» **WHAT TO WORK ON**: Please output all of the entries exactly and omit any images they hold.

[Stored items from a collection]

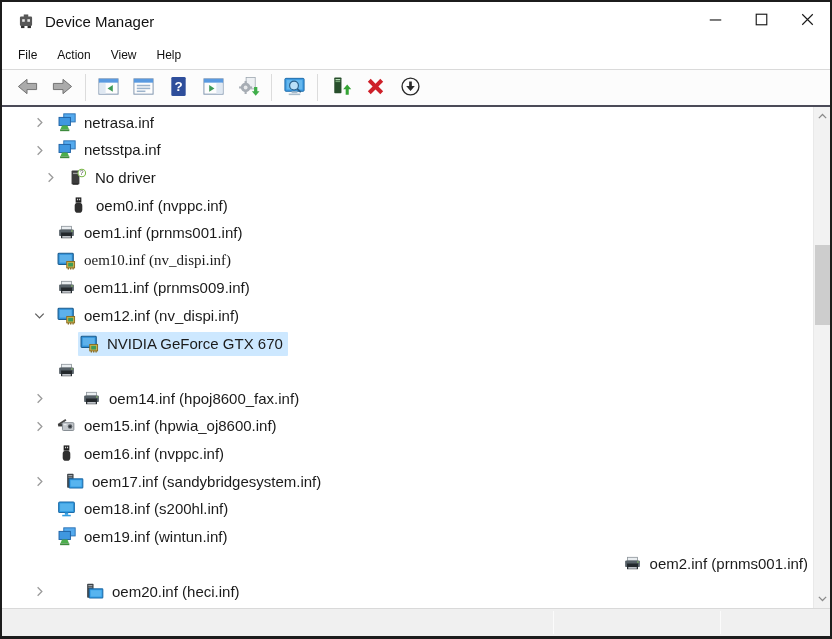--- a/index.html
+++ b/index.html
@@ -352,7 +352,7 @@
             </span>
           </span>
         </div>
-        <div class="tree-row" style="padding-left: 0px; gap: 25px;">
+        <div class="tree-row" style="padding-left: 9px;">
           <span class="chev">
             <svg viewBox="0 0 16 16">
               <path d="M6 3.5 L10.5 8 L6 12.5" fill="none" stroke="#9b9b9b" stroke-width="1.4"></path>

» **PROBLEM SOLUTION**:
--- a/index.html
+++ b/index.html
@@ -352,7 +352,7 @@
             </span>
           </span>
         </div>
-        <div class="tree-row" style="padding-left: 0px; gap: 25px;">
+        <div class="tree-row" style="padding-left: 9px;">
           <span class="chev">
             <svg viewBox="0 0 16 16">
               <path d="M6 3.5 L10.5 8 L6 12.5" fill="none" stroke="#9b9b9b" stroke-width="1.4"></path>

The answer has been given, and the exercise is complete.